== What you need to do ==
The records below need to be repeated exactly, though not their pictures.

*** Opening of Records shown ***

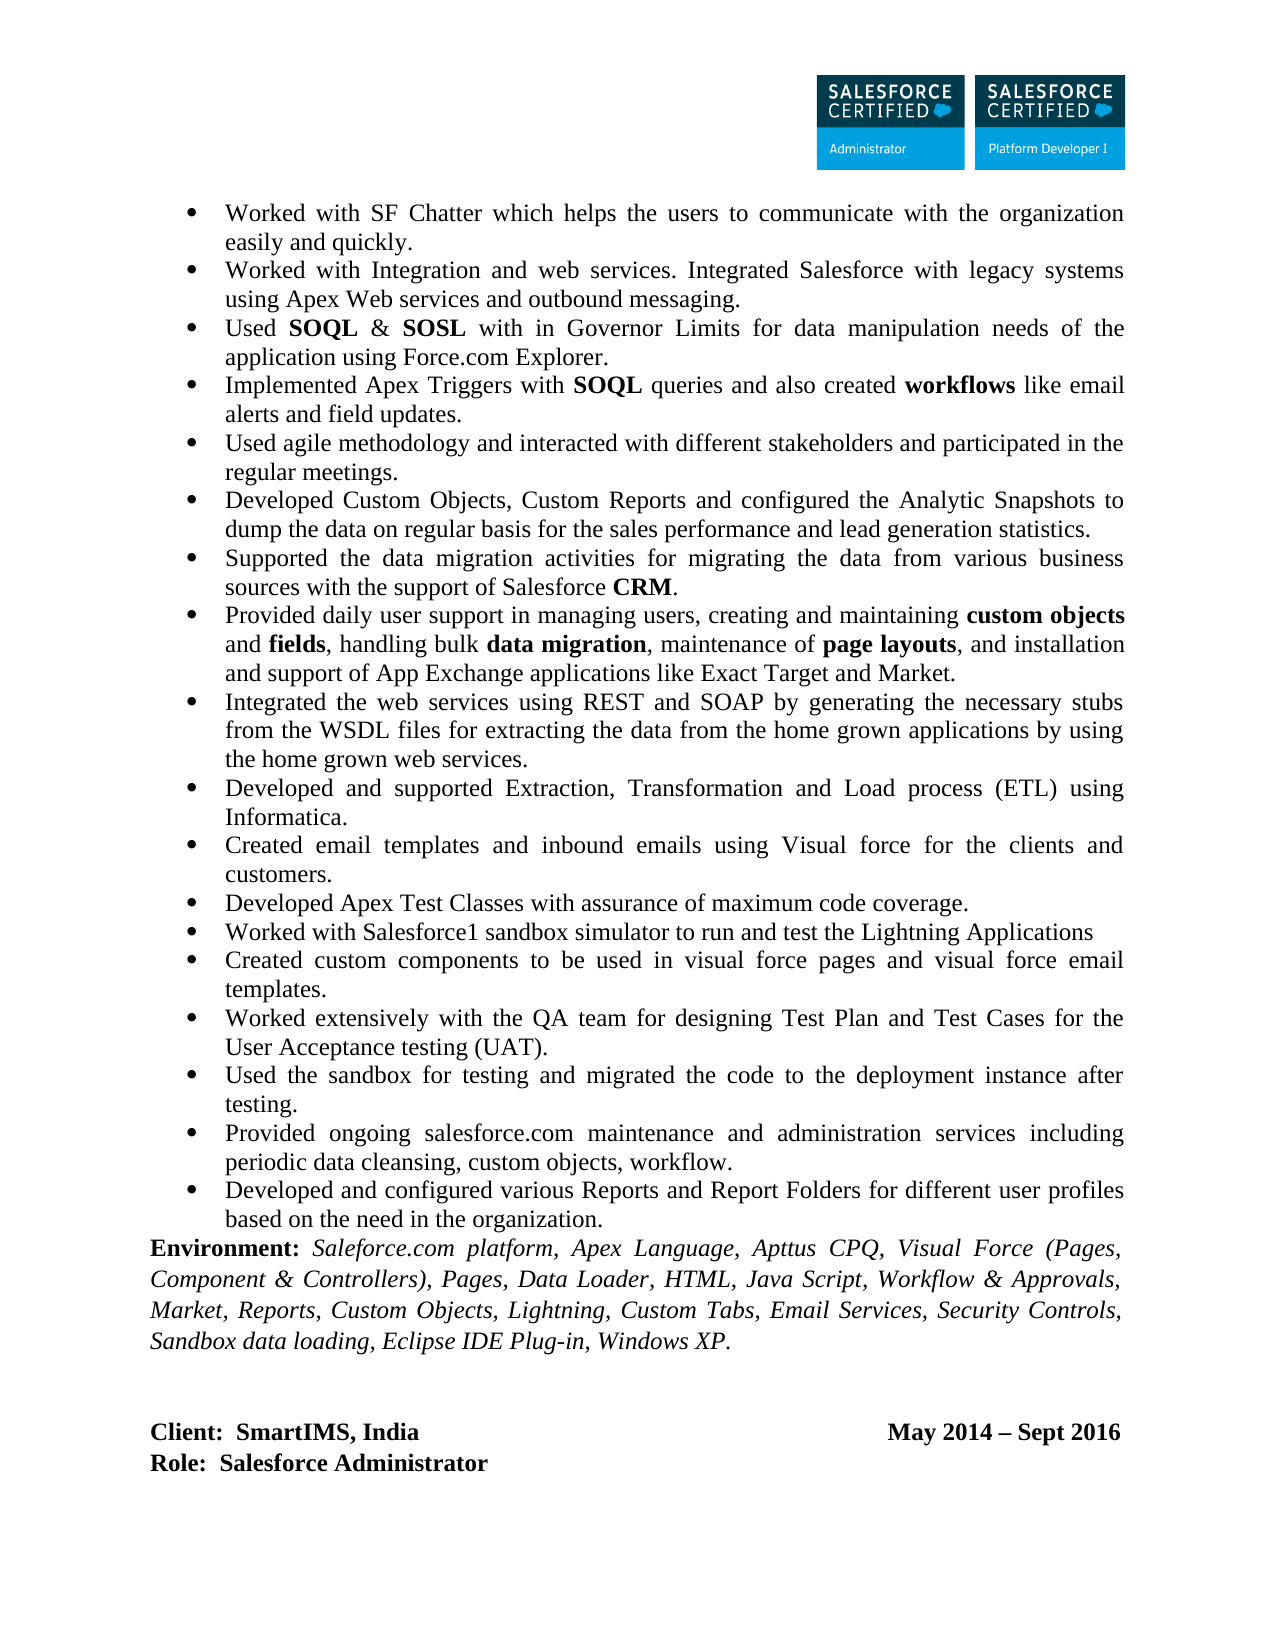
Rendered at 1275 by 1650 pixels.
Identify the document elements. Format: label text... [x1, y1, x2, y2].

list Worked extensively with the QA team for designing Test Plan and Test Cases for the User Acceptance testing (UAT). [187, 1003, 1125, 1061]
picture [1000, 90, 1009, 98]
text Role: Salesforce Administrator [150, 1448, 1125, 1476]
picture [1026, 85, 1033, 98]
picture [1105, 85, 1111, 98]
picture [831, 91, 837, 98]
list Used the sandbox for testing and migrated the code to the deployment instance after testing. [187, 1061, 1125, 1118]
list Used agile methodology and interacted with different stakeholders and participated in the regular meetings. [187, 428, 1125, 486]
picture [989, 91, 996, 98]
list Worked with Integration and web services. Integrated Salesforce with legacy systems using Apex Web services and outbound messaging. [187, 256, 1125, 313]
picture [890, 85, 897, 98]
list Provided ongoing salesforce.com maintenance and administration services including periodic data cleansing, custom objects, workflow. [187, 1118, 1125, 1176]
list Developed Custom Objects, Custom Reports and configured the Analytic Snapshots to dump the data on regular basis for the sales performance and lead generation statistics. [187, 486, 1125, 543]
picture [901, 85, 912, 98]
picture [1067, 104, 1074, 117]
list Worked with SF Chatter which helps the users to communicate with the organization easily and quickly. [187, 198, 1125, 256]
picture [1062, 85, 1072, 94]
list Worked with Salesforce1 sandbox simulator to run and test the Lightning Applications [187, 917, 1125, 946]
picture [1015, 85, 1021, 98]
picture [879, 91, 885, 98]
picture [856, 85, 862, 98]
list Integrated the web services using REST and SOAP by generating the necessary stubs from the WSDL files for extracting the data from the home grown applications by using the home grown web services. [187, 687, 1125, 773]
list Provided daily user support in managing users, creating and maintaining custom objects and fields, handling bulk data migration, maintenance of page layouts, and installation and support of App Exchange applications like Exact Target and Market. [187, 601, 1125, 687]
list Created custom components to be used in visual force pages and visual force email templates. [187, 946, 1125, 1003]
picture [929, 88, 938, 98]
picture [842, 91, 851, 98]
list Implemented Apex Triggers with SOQL queries and also created workflows like email alerts and field updates. [187, 371, 1125, 428]
picture [1061, 89, 1071, 98]
picture [1003, 104, 1009, 117]
picture [944, 85, 951, 98]
picture [918, 104, 924, 117]
picture [917, 85, 925, 98]
picture [887, 104, 894, 117]
picture [1050, 85, 1057, 97]
list Supported the data migration activities for migrating the data from various business sources with the support of Salesforce CRM. [187, 543, 1125, 601]
list Used SOQL & SOSL with in Governor Limits for data manipulation needs of the application using Force.com Explorer. [187, 313, 1125, 371]
picture [866, 85, 873, 98]
text Client: SmartIMS, India May 2014 – Sept 2016 [150, 1417, 1125, 1445]
list Created email templates and inbound emails using Visual force for the clients and customers. [187, 831, 1125, 888]
list Developed Apex Test Classes with assurance of maximum code coverage. [187, 888, 1125, 917]
list Developed and supported Extraction, Transformation and Load process (ETL) using Informatica. [187, 773, 1125, 831]
picture [1090, 85, 1099, 98]
picture [1077, 85, 1085, 98]
list Developed and configured various Reports and Report Folders for different user profiles based on the need in the organization. [187, 1176, 1125, 1233]
text Environment: Saleforce.com platform, Apex Language, Apttus CPQ, Visual Force (Pages, Component & Controllers), Pages, Data Loader, HTML, Java Script, Workflow & Approvals, Market, Reports, Custom Objects, Lightning, Custom Tabs, Email Services, Security Controls, Sandbox data loading, Eclipse IDE Plug-in, Windows XP. [150, 1233, 1125, 1355]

*** Close of Records shown ***

== Response to the task ==
Rendered at 1275 by 1650 pixels.
Identify the document elements. Format: label text... [x1, y1, x2, y2].

list Worked extensively with the QA team for designing Test Plan and Test Cases for the User Acceptance testing (UAT). [187, 1003, 1125, 1061]
picture [1000, 90, 1009, 98]
text Role: Salesforce Administrator [150, 1448, 1125, 1476]
picture [1026, 85, 1033, 98]
picture [1105, 85, 1111, 98]
picture [831, 91, 837, 98]
list Used the sandbox for testing and migrated the code to the deployment instance after testing. [187, 1061, 1125, 1118]
list Used agile methodology and interacted with different stakeholders and participated in the regular meetings. [187, 428, 1125, 486]
picture [989, 91, 996, 98]
list Worked with Integration and web services. Integrated Salesforce with legacy systems using Apex Web services and outbound messaging. [187, 256, 1125, 313]
picture [890, 85, 897, 98]
list Provided ongoing salesforce.com maintenance and administration services including periodic data cleansing, custom objects, workflow. [187, 1118, 1125, 1176]
list Developed Custom Objects, Custom Reports and configured the Analytic Snapshots to dump the data on regular basis for the sales performance and lead generation statistics. [187, 486, 1125, 543]
picture [901, 85, 912, 98]
picture [1067, 104, 1074, 117]
list Worked with SF Chatter which helps the users to communicate with the organization easily and quickly. [187, 198, 1125, 256]
picture [1062, 85, 1072, 94]
list Worked with Salesforce1 sandbox simulator to run and test the Lightning Applications [187, 917, 1125, 946]
picture [1015, 85, 1021, 98]
picture [879, 91, 885, 98]
picture [856, 85, 862, 98]
list Integrated the web services using REST and SOAP by generating the necessary stubs from the WSDL files for extracting the data from the home grown applications by using the home grown web services. [187, 687, 1125, 773]
list Provided daily user support in managing users, creating and maintaining custom objects and fields, handling bulk data migration, maintenance of page layouts, and installation and support of App Exchange applications like Exact Target and Market. [187, 601, 1125, 687]
list Created custom components to be used in visual force pages and visual force email templates. [187, 946, 1125, 1003]
picture [929, 88, 938, 98]
picture [842, 91, 851, 98]
list Implemented Apex Triggers with SOQL queries and also created workflows like email alerts and field updates. [187, 371, 1125, 428]
picture [1061, 89, 1071, 98]
picture [1003, 104, 1009, 117]
picture [944, 85, 951, 98]
picture [918, 104, 924, 117]
picture [917, 85, 925, 98]
picture [887, 104, 894, 117]
picture [1050, 85, 1057, 97]
list Supported the data migration activities for migrating the data from various business sources with the support of Salesforce CRM. [187, 543, 1125, 601]
list Used SOQL & SOSL with in Governor Limits for data manipulation needs of the application using Force.com Explorer. [187, 313, 1125, 371]
picture [866, 85, 873, 98]
text Client: SmartIMS, India May 2014 – Sept 2016 [150, 1417, 1125, 1445]
list Created email templates and inbound emails using Visual force for the clients and customers. [187, 831, 1125, 888]
list Developed Apex Test Classes with assurance of maximum code coverage. [187, 888, 1125, 917]
list Developed and supported Extraction, Transformation and Load process (ETL) using Informatica. [187, 773, 1125, 831]
picture [1090, 85, 1099, 98]
picture [1077, 85, 1085, 98]
list Developed and configured various Reports and Report Folders for different user profiles based on the need in the organization. [187, 1176, 1125, 1233]
text Environment: Saleforce.com platform, Apex Language, Apttus CPQ, Visual Force (Pages, Component & Controllers), Pages, Data Loader, HTML, Java Script, Workflow & Approvals, Market, Reports, Custom Objects, Lightning, Custom Tabs, Email Services, Security Controls, Sandbox data loading, Eclipse IDE Plug-in, Windows XP. [150, 1233, 1125, 1355]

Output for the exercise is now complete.